Sometimes, I think we should just quit work, take our kids out of school, build a bonfire in the backyard, sit around it holding hands and sing "Kumbya".

(Guess we should learn to sing Kumbya in Arabic.)

Reactions: Funny 1


----------



## Mike1950 (Nov 24, 2014)

Remember getting swinging in the swingset and launching out of it- Or a little older and ski jogging on the bumper of a car across town. Should have warning labels on bumpers not to do that. What about dirt clod/snow ball fights- Now those were safe sports!!!


----------



## SENC (Nov 24, 2014)

Mike1950 said:


> Remember getting swinging in the swingset and launching out of it- Or a little older and ski jogging on the bumper of a car across town. Should have warning labels on bumpers not to do that. What about dirt clod/snow ball fights- Now those were safe sports!!!
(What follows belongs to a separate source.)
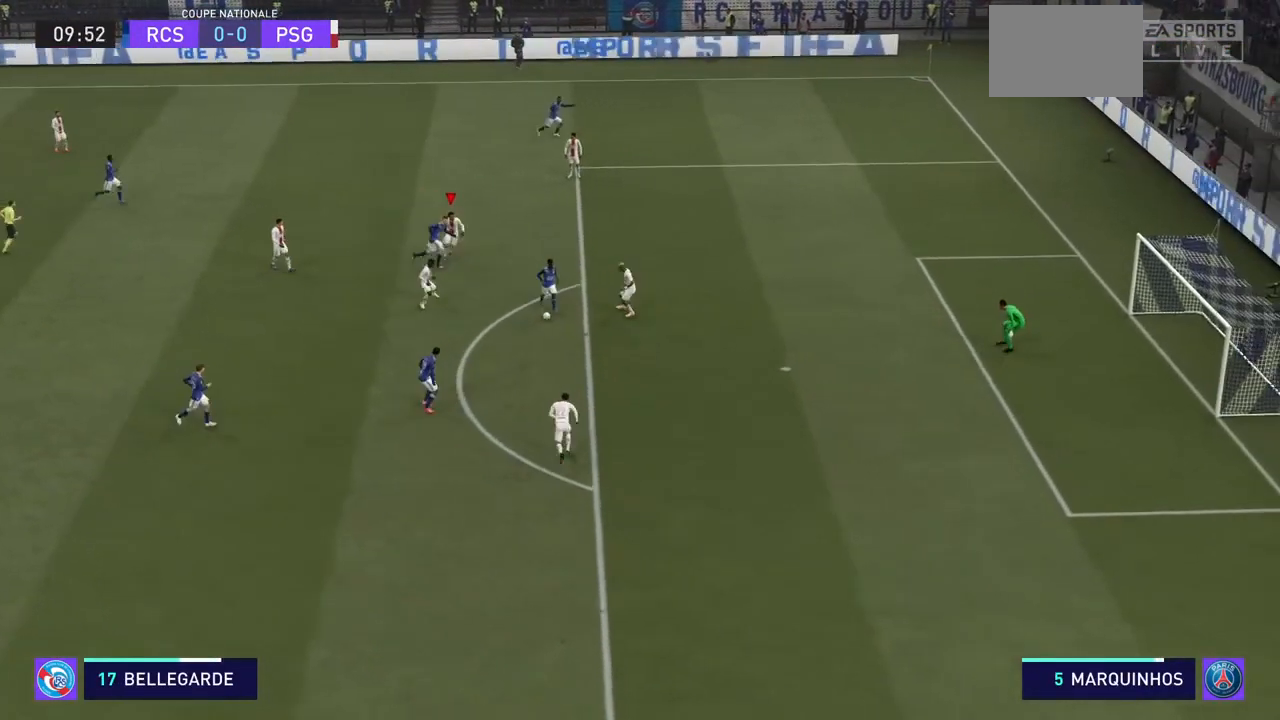
{"buttons": ["R2"], "left_stick": "down-left", "right_stick": "center", "events": [[33, "right_stick", "center"], [67, "left_stick", "down"], [300, "left_stick", "down-left"]]}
And learning about electricity by sticking your finger in a socket! Unless you were named Tony, it probably only took one lesson! Now, as I've just learned since we're doing a kitchen renovation, all electrical outlets being installed in NC are required to have the built-in tamper-proof "gates", which triples the cost, not to mention makes things a total PITA to plug anything in! How are my kids' s future kids going to learn about electricity?


----------



## Mike1950 (Nov 24, 2014)

SENC said:


> And learning about electricity by sticking your finger in a socket! Unless you were named Tony, it probably only took one lesson! Now, as I've just learned since we're doing a kitchen renovation, all electrical outlets being installed in NC are required to have the built-in tamper-proof "gates", which triples the cost, not to mention makes things a total PITA to plug anything in! How are my kids' s future kids going to learn about electricity?


In 8th grade shop class we made shockers - I am sure that is PC now!!
But come on now Henry- It's the government- They are here to help you- they know best!!! Besides that if you can't plug the appliance in- think of how much electricity you will save......

Reactions: Funny 1


----------



## DKMD (Nov 24, 2014)

I detest child coddling and PC things in general... As such, I've dedicated a large portion of my life toward making PC enthusiasts as uncomfortable as possible. My children have witnessed and will continue to witness my efforts toward that end... If I'm lucky, they'll turn out to be as feral as their father.

Reactions: Like 3 | Agree 1


----------



## frankp (Nov 25, 2014)

I hate child proofing. It annoys the hell out of me and luckily I was mean enough about it my wife stopped arguing. So far my kids haven't done anything more stupid than writing on the walls with crayons. It really isn't that difficult to explain why you shouldn't drink bleach or put your finger/fork in a light socket. The coffee table bumpers are the worst. I had some friends that actually did that and I laughed my ass off. One of their kids still ended up busting his face even through the things. 

The only outlets required to have the gates in VA are the GFCI ones, and those are only required within 18 inches (I think) of sinks or water sources. I just installed some new ones when redoing our bathrooms and they truly suck. They're hard as hell to plug things into.


----------